Harley CEO Matt Levatich, left, with President Trump at the White House in February 2017.
Photo: Getty Images

Matt Levatich, who has been CEO of Harley-Davidson since May 2015, is stepping down from the job, the company said in a news release late Friday. In Levatich’s time at the top sales have fallen every year.

To be fair, being CEO of Harley in 2020 might be an impossible job, as its base demographic of customers—baby boomers—age out and as millennials largely reject motorcycles, especially the big, expensive, and heavy ones that are Harley’s bread and butter.


The company said that Jochen Zeitz, a board member, will take Levatich’s spot on an interim basis until a permanent successor has been named. Cue the usual statements from everyone when a CEO has been fired, or quit, or had a contract that wasn’t renewed, or asked to be fired, or some other truth in between. Either way, the parting is “mutual,” of course.

Zeitz said, “The Board and Matt mutually agreed that now is the time for new leadership at Harley-Davidson. Matt was instrumental in defining the More Roads to Harley-Davidson accelerated plan for growth, and we will look to new leadership to recharge our business. On behalf of the Board, I would like to thank Matt for his 26 years of service to Harley-Davidson. He has worked tirelessly to navigate the Company through a period of significant industry change while ensuring the preservation of one of the most iconic brands in the world.”

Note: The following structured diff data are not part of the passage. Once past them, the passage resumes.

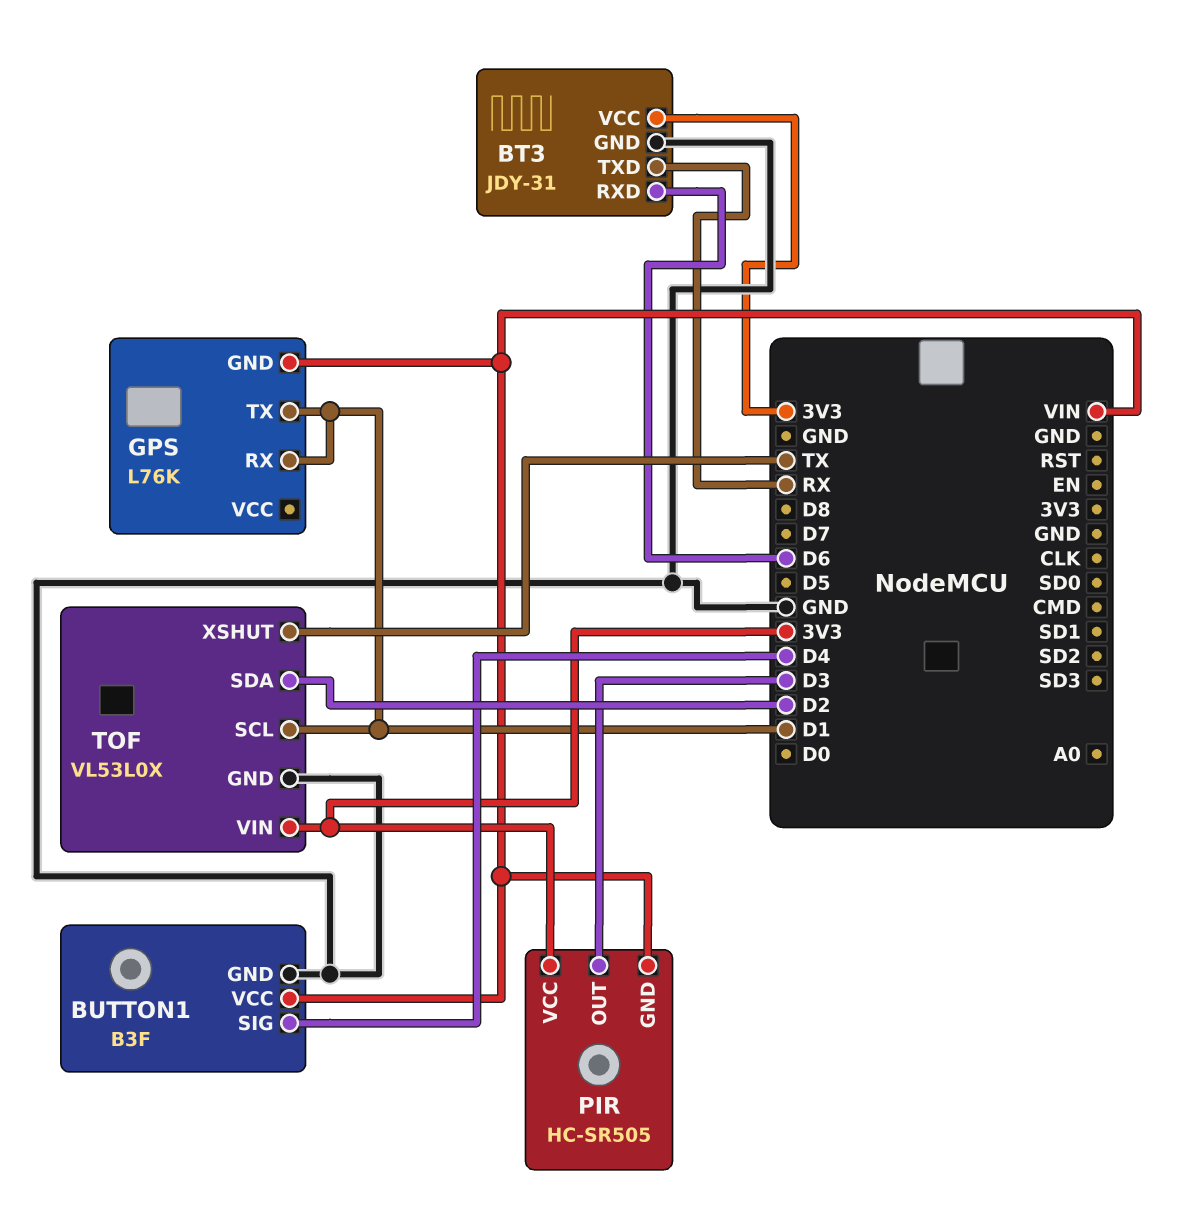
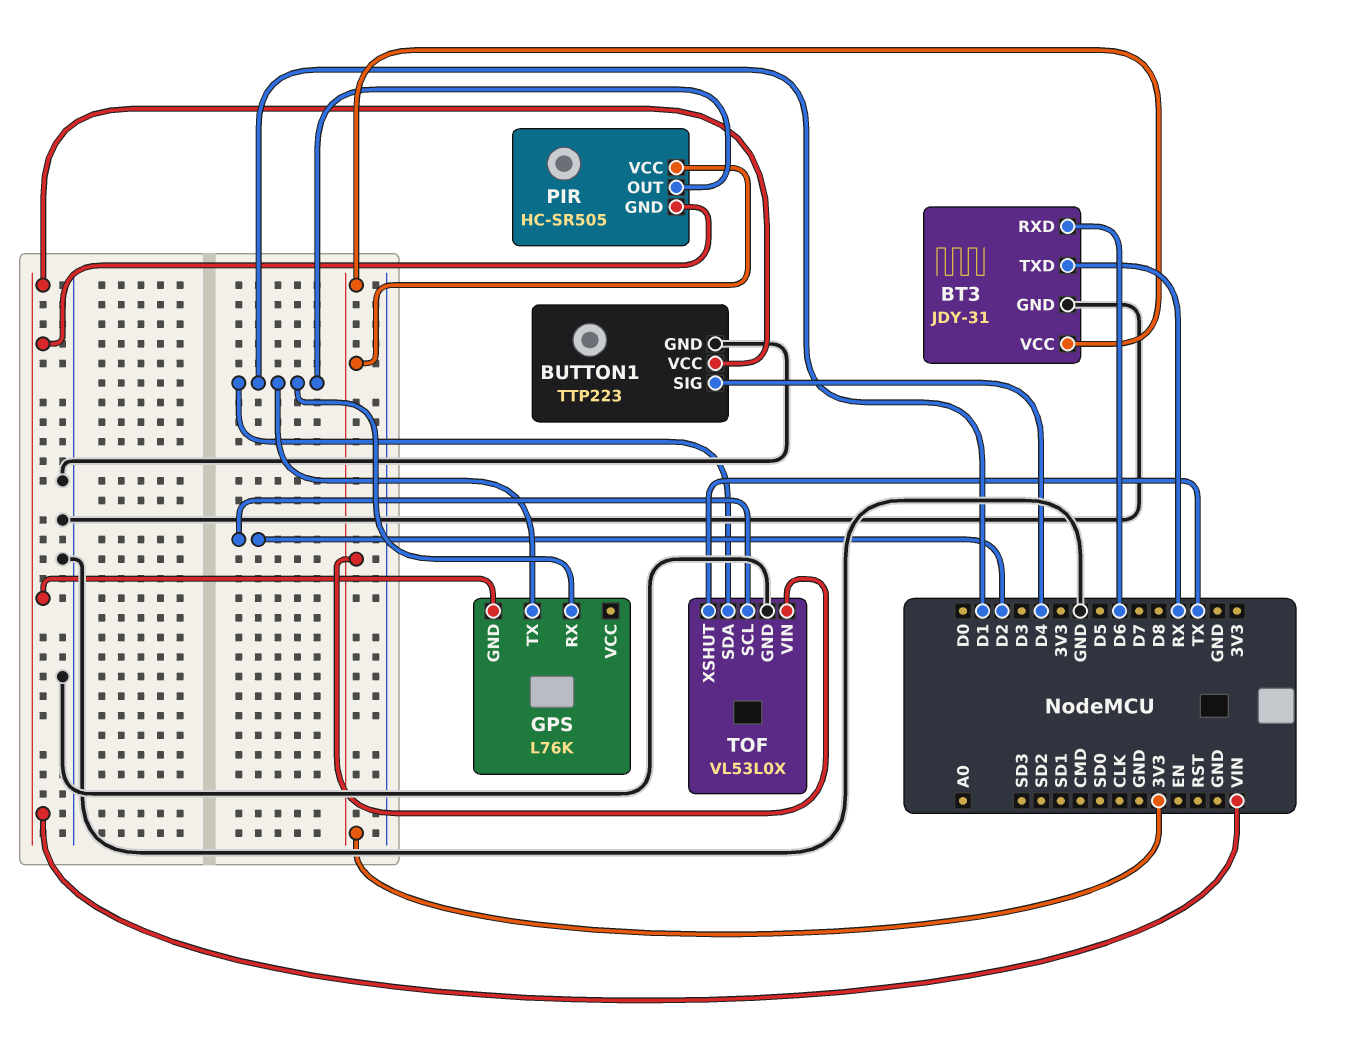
BUTTON1: B3F -> TTP223
PIR pin OUT: D3 -> D1
TOF pin SCL: D1 -> D2
TOF pin SDA: D2 -> D1

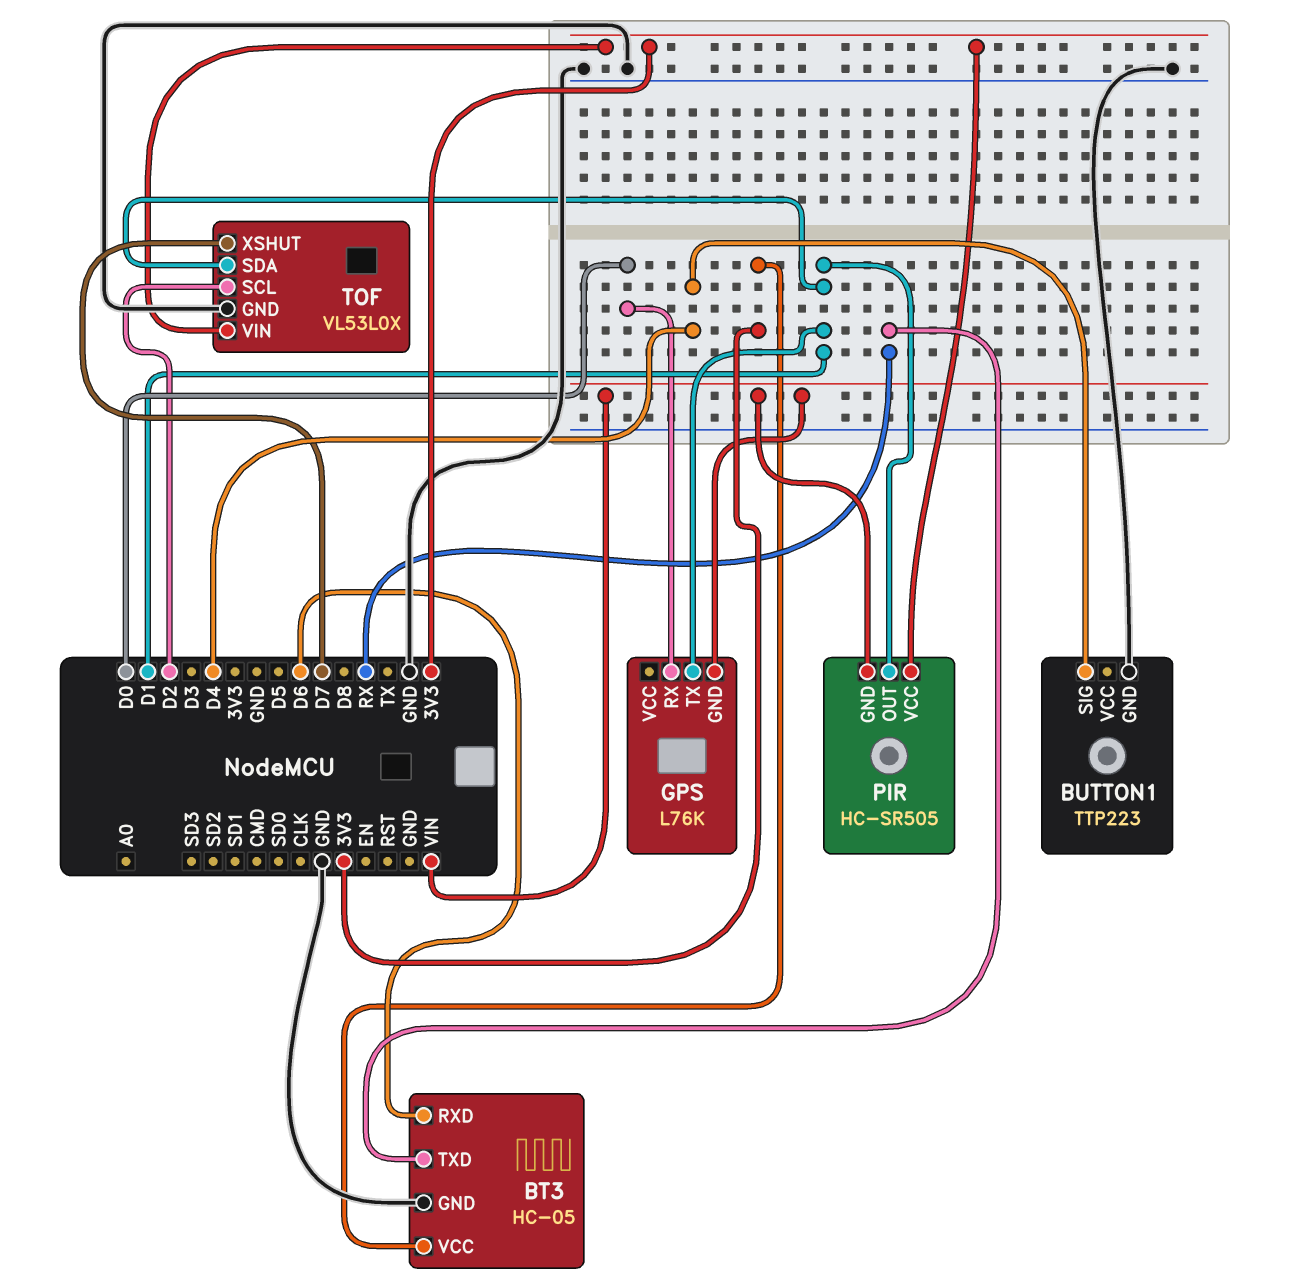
BT3: JDY-31 -> HC-05
BUTTON1 pin VCC: VIN -> none
GPS pin RX: D1 -> D0
TOF pin XSHUT: TX -> D7

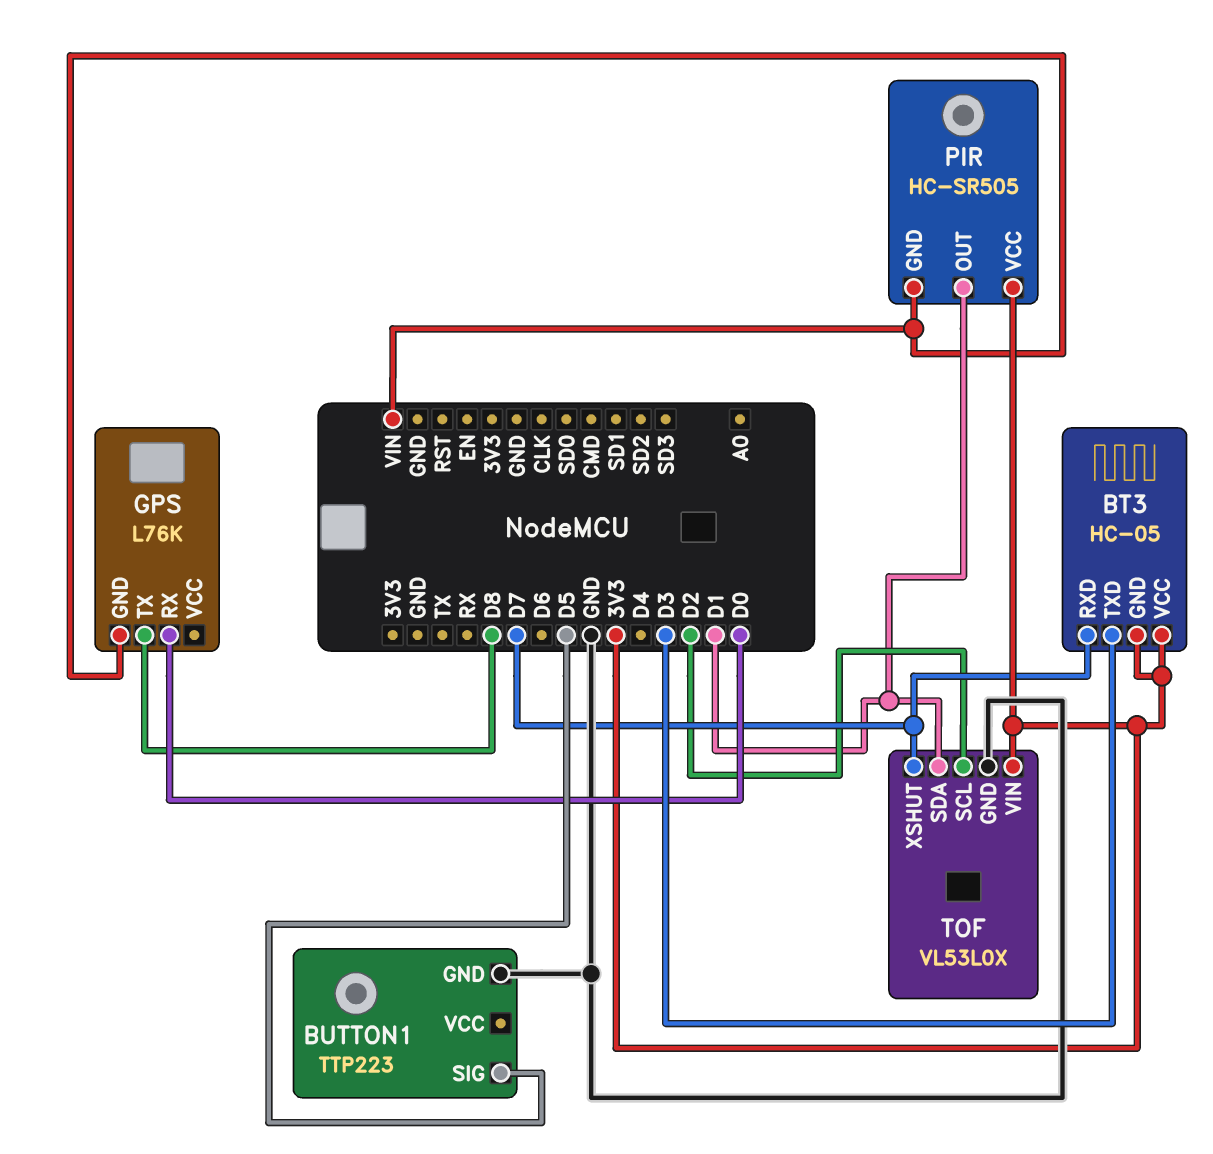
BT3 pin GND: GND -> 3V3
BT3 pin RXD: D6 -> D7
BT3 pin TXD: RX -> D3
BUTTON1 pin SIG: D4 -> D5
GPS pin TX: D1 -> D8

“The Harley-Davidson Board and leadership team will continue to work closely together as we search for a new CEO. We have confidence that our combined leadership experience and deep understanding of Harley-Davidson will ensure an effective transition. As a passionate Board Member of Harley-Davidson, I look forward to continuing to work with my colleagues and other Harley-Davidson stakeholders to advance and deliver the Company’s strategy and execution during this important time,” Zeitz continued.

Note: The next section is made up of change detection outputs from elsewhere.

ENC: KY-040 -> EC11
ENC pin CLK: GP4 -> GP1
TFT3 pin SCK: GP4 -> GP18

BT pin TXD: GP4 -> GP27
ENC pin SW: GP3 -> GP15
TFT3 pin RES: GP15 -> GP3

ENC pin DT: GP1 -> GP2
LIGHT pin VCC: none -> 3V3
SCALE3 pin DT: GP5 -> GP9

Levatich said, “I am very fortunate to have spent many years with a company as revered as Harley-Davidson. The grit and determination of the employees and dealers and their passion for bringing our brand of freedom to people around the world has always been inspiring. I am proud of what we have achieved during my time as CEO, in one of the most challenging periods in our history, and I am confident that the progress we have made on the More Roads plan will position Harley-Davidson for long-term success.”


This is all getting a bit hard to watch, but Levatich never struck me as the type of transformational leader that the company so sorely needs, so I’m hopeful this might turn into the kickstart Harley needs.